Data may be further processed and outputted via the I/O controller 206 and the multitude of connectors 207 to a printer, monitor, loudspeaker of any other kind of output device. Data to process or to store in the harddisk drive system 203 may also be received via the I/O controller 206 and the multitude of connectors 207 from a keyboard, mouse or any other kind of input device.
In a further embodiment, the computer executable code is store on a CD-ROM 250, from which data can be read by means of the disc drive 208. The data read from the CD- ROM is stored in the host processor 201.

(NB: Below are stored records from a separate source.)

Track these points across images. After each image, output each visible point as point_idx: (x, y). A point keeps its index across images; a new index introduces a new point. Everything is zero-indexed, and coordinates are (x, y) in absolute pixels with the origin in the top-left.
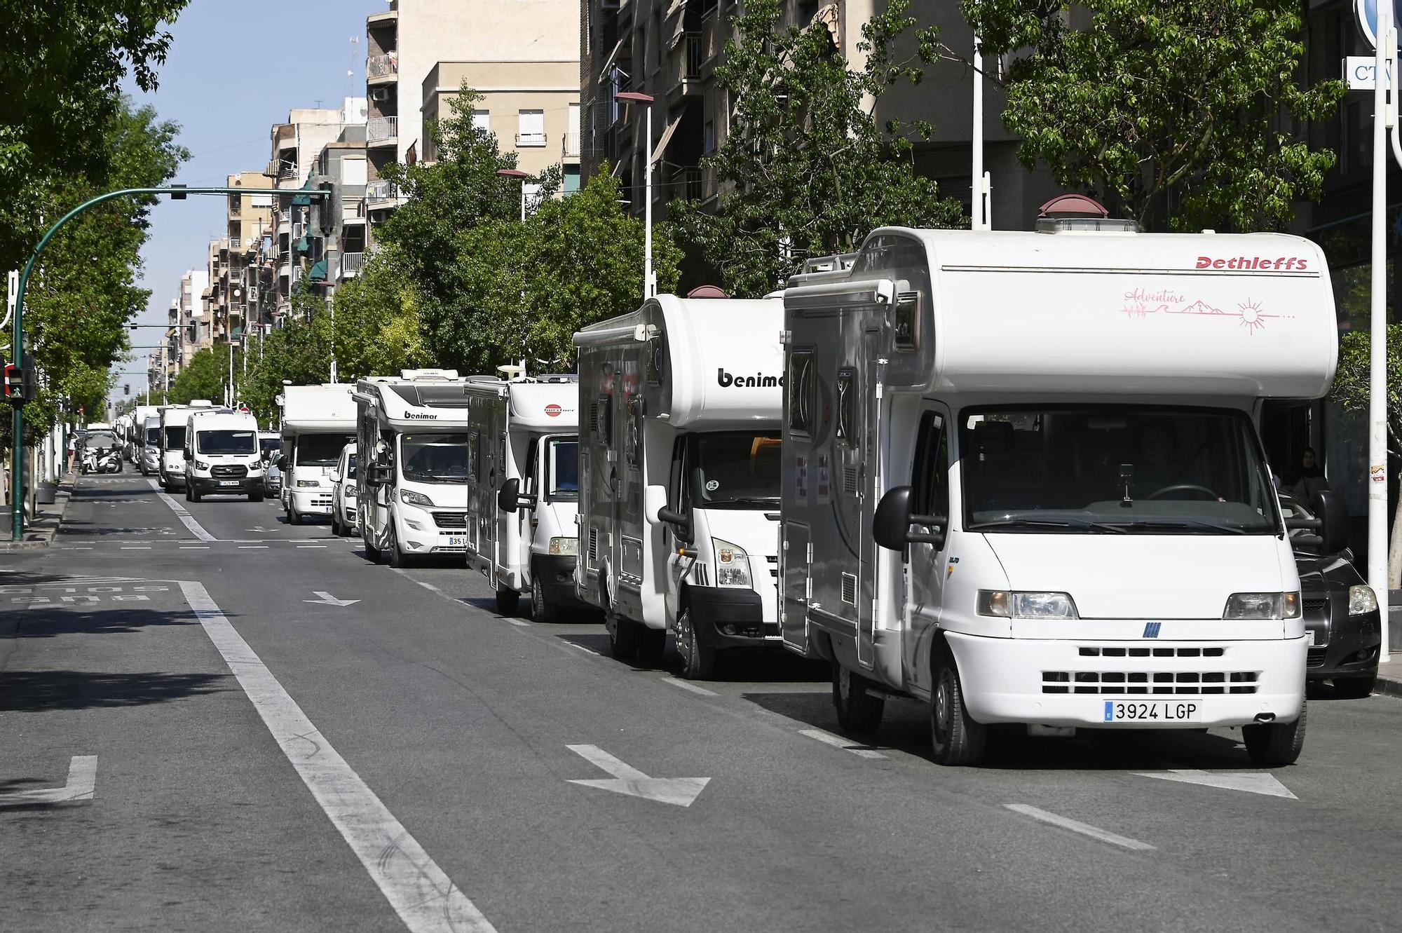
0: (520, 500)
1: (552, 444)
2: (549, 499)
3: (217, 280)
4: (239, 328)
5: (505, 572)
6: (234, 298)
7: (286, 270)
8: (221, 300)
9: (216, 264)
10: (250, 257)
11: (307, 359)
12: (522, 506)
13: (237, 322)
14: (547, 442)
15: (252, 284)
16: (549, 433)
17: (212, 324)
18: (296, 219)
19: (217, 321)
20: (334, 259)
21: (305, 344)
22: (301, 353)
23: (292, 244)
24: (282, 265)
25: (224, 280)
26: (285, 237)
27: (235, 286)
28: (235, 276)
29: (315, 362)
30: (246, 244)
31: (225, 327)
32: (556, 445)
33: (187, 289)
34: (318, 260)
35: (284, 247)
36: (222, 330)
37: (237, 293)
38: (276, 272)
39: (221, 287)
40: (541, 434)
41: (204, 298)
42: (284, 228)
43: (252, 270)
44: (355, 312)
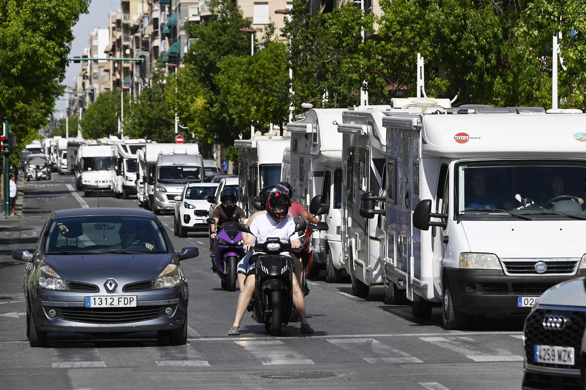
0: (432, 219)
1: (461, 168)
2: (458, 217)
3: (115, 40)
4: (129, 77)
5: (418, 283)
6: (126, 55)
7: (157, 42)
8: (118, 54)
9: (114, 29)
10: (135, 29)
11: (161, 110)
12: (434, 225)
13: (127, 72)
14: (457, 166)
15: (138, 47)
16: (458, 159)
17: (111, 71)
18: (163, 9)
19: (115, 69)
20: (184, 40)
21: (160, 101)
22: (158, 106)
23: (161, 26)
24: (154, 39)
25: (119, 41)
26: (156, 20)
27: (126, 47)
28: (127, 39)
29: (166, 112)
30: (133, 19)
31: (120, 74)
32: (465, 170)
33: (95, 43)
34: (175, 41)
35: (156, 27)
36: (118, 76)
37: (128, 52)
38: (151, 43)
39: (117, 46)
40: (450, 160)
41: (106, 52)
42: (156, 15)
43: (137, 38)
44: (185, 86)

In summary, disk errors, like erroneous sectors, sector re-assignments and erroneous data on a disk, usually result in a performance penalty of a data storage disk, like a hard-disk. Contemporary concepts of real-time disk scheduling do not take into account such
performance penalty for scheduling pending requests to the disk and therefore a contemporary scheduler's nominal estimation of the service time of a hard-disk in general is too optimistic. Consequently a contemporary hard-disk is very likely to miss its service time restrictions set by the scheduler. Such performance penalty is in general not known in time. The invention proposes a concept of real-time disk-scheduling wherein pending requests to the disk are arranged to be effectively processed by taking for a request into account an estimation of service time of the disk under a given condition of a performance behavior of the disk. It is proposed, that the estimation is performed on basis of a disk model, describing the performance behavior of the disk and the estimation takes into account a reduction of the performance behavior of the disk caused by a disk error. In particular it is proposed to either calculate or measure the performance penalty and take additional time needed for data extraction into account when scheduling extraction of the data from the hard-disk drive. Thereby realistic timing estimates can be made for extracting data from a hard-disk drive system or for storing data to a hard-disk drive system. In particular such information may be required when audio-video data is stored on the hard-disk drive and real-time requirements are needed when extracting data from a mass-storage medium.